Chart image records →
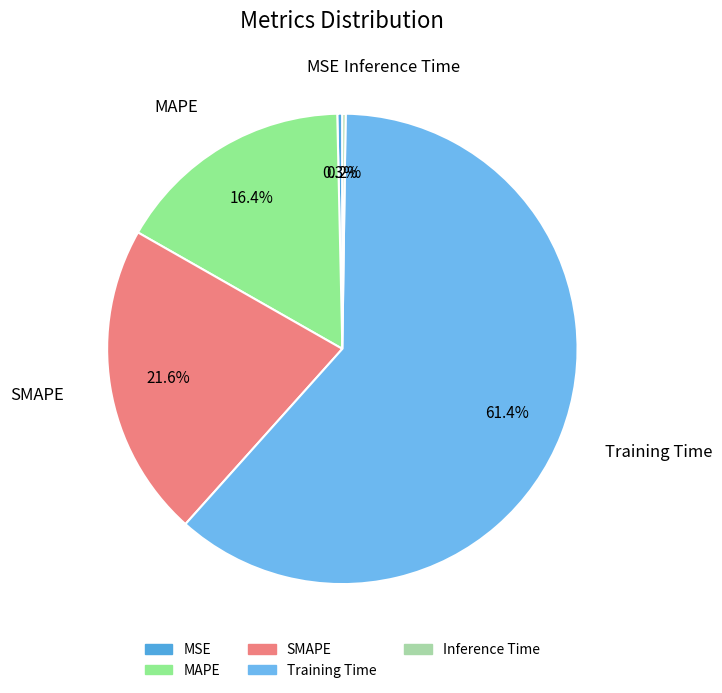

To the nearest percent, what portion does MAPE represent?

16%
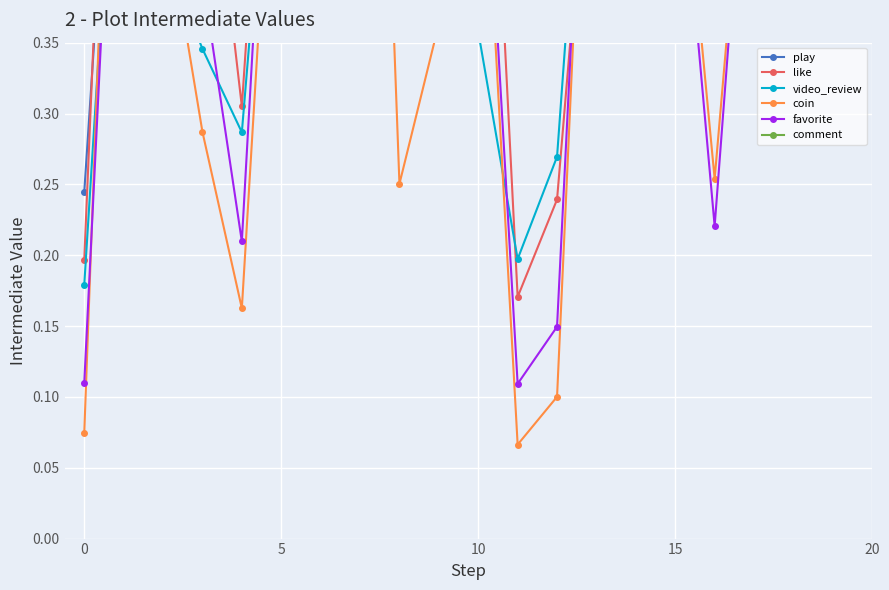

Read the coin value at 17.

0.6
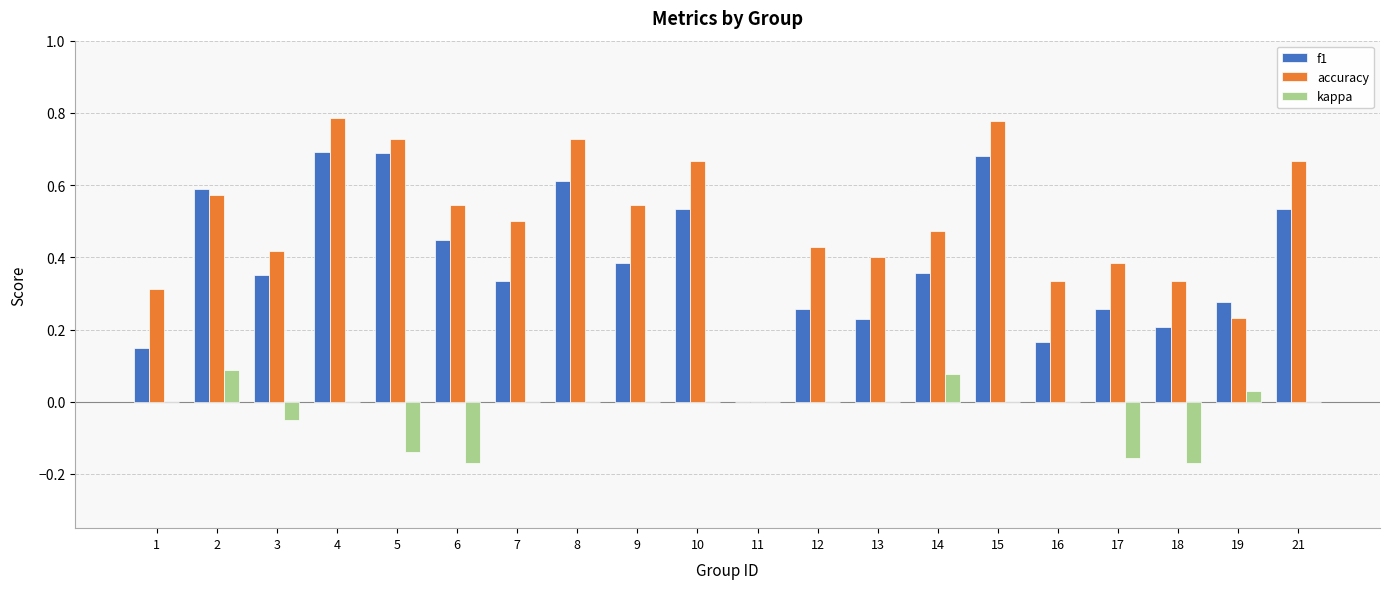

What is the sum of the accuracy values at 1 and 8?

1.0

YOUR ASSIGNMENT → Return every line of text from the records above exactly, leaving out the pictures.

EXERCISE SOLUTION →
To the nearest percent, what portion does MAPE represent?

16%

Read the coin value at 17.

0.6

What is the sum of the accuracy values at 1 and 8?

1.0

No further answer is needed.